# Controlar pantalla radio coche



## wachicoco (Feb 3, 2012)

saludos!

Estoy intentando llevar a cabo un proyecto pero me fallan algunas cosas que son indispensables jejeje

os comento, mi coche traia una radio, en concreto una philips modelo 22 DC 722/65. esta tenia un display aparte que era donde aparecia la informacion de las emisoras.

El tema es que al cambiar la radio del coche por un radiocd, esa pantallita ya solo me marca la informacion del ordenador de abordo.

Mi intencion es poder usar el display para mostrar informacion. Mirando los esquemas de conexion de la radio con la pantalla, solo se conectan a traves de 3 cables, uno de ellos tiene 12v al encender la radio. Estoy casi seguro que la comunicacion se hace a traves del protocolo I2C que precisamente invento philips, el tema es que he estado haciendo pruebas con un arduino con el protocolo y conectandolo a la pantalla pero no consigo que muestre nada de nada.
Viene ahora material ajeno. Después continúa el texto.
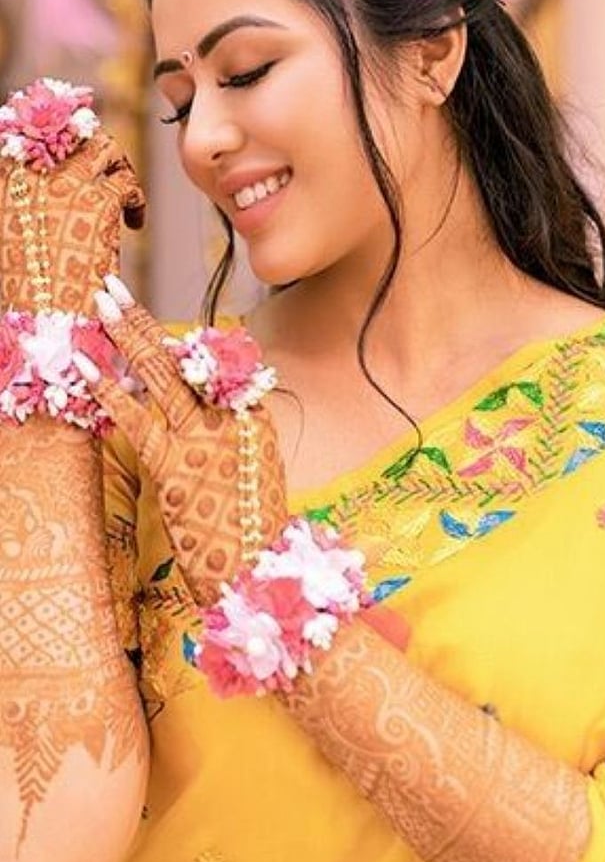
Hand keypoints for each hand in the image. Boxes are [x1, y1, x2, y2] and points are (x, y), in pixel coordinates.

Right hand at [0, 130, 145, 314]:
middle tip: (107, 165)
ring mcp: (68, 184)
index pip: (32, 138)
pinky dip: (136, 201)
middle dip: (93, 143)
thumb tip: (47, 203)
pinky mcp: (99, 203)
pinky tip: (134, 223)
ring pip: (104, 148)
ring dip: (118, 164)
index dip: (57, 142)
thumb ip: (30, 207)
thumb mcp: (15, 238)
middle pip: (71, 133)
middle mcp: (36, 174)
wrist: (42, 312)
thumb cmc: (28, 287)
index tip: (72, 155)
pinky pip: (127, 185)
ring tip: (124, 189)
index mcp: (10, 182)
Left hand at [75, 277, 287, 607]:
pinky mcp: (174, 467)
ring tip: (98, 303)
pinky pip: (136, 418)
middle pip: (181, 356)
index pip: (212, 363)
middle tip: (112, 287)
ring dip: (125, 334)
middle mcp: (230, 419)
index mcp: (253, 419)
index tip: (149, 319)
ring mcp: (202, 440)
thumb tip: (208, 418)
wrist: (260, 574)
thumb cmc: (255, 534)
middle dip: (141, 319)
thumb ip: (233, 438)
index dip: (176, 338)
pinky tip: (86, 364)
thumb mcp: (256, 476)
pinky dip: (108, 389)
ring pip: (160, 374)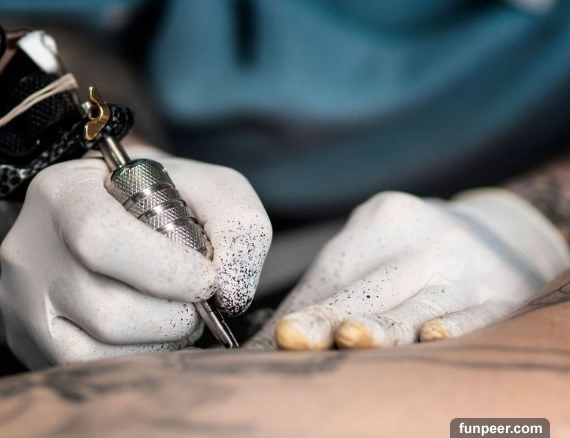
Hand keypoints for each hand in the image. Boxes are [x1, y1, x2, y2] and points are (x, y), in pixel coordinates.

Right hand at [0, 153, 270, 368]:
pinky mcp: (31, 339)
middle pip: (106, 310)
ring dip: (160, 341)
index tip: (207, 280)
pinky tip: (155, 333)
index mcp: (64, 195)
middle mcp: (30, 251)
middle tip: (197, 302)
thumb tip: (230, 293)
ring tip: (177, 314)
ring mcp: (23, 301)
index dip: (166, 271)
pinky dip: (138, 357)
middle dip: (174, 317)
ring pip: (97, 350)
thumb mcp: (207, 186)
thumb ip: (236, 224)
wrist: (112, 208)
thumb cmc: (163, 197)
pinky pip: (88, 369)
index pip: (101, 239)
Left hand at [247, 189, 567, 349]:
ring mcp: (466, 268)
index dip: (306, 307)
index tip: (278, 335)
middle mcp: (423, 241)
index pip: (336, 270)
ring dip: (384, 326)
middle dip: (329, 316)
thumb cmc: (418, 249)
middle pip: (370, 286)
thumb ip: (332, 287)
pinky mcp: (502, 295)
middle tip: (293, 337)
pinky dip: (456, 326)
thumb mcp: (379, 245)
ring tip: (350, 338)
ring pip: (418, 303)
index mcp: (383, 219)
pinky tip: (433, 335)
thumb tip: (271, 341)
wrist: (505, 231)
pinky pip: (478, 315)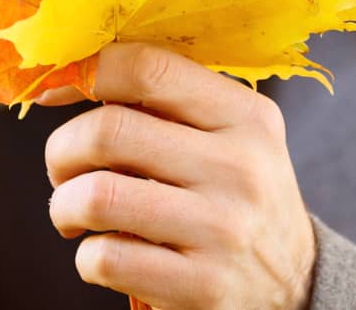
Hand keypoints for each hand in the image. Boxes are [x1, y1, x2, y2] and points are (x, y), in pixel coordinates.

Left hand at [40, 42, 316, 309]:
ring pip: (96, 196)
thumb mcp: (228, 136)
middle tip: (63, 169)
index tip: (59, 95)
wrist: (296, 285)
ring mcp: (222, 230)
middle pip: (107, 131)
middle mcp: (239, 167)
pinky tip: (105, 254)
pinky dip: (86, 258)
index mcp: (245, 115)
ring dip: (64, 205)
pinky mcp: (201, 287)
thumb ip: (164, 101)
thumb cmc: (235, 196)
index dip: (86, 74)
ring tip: (73, 212)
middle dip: (62, 150)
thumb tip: (64, 80)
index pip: (147, 67)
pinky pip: (105, 259)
alguien podria darme ideas o soluciones???

muchas gracias


----------



## wachicoco (Feb 8, 2012)

confirmado!

usa el protocolo i2c para la comunicacion!

he estado probando con el arduino pero no consigo que muestre lo mas minimo

me podeis ayudar???


----------



## wachicoco (Abr 19, 2012)

nadie tiene alguna idea???


----------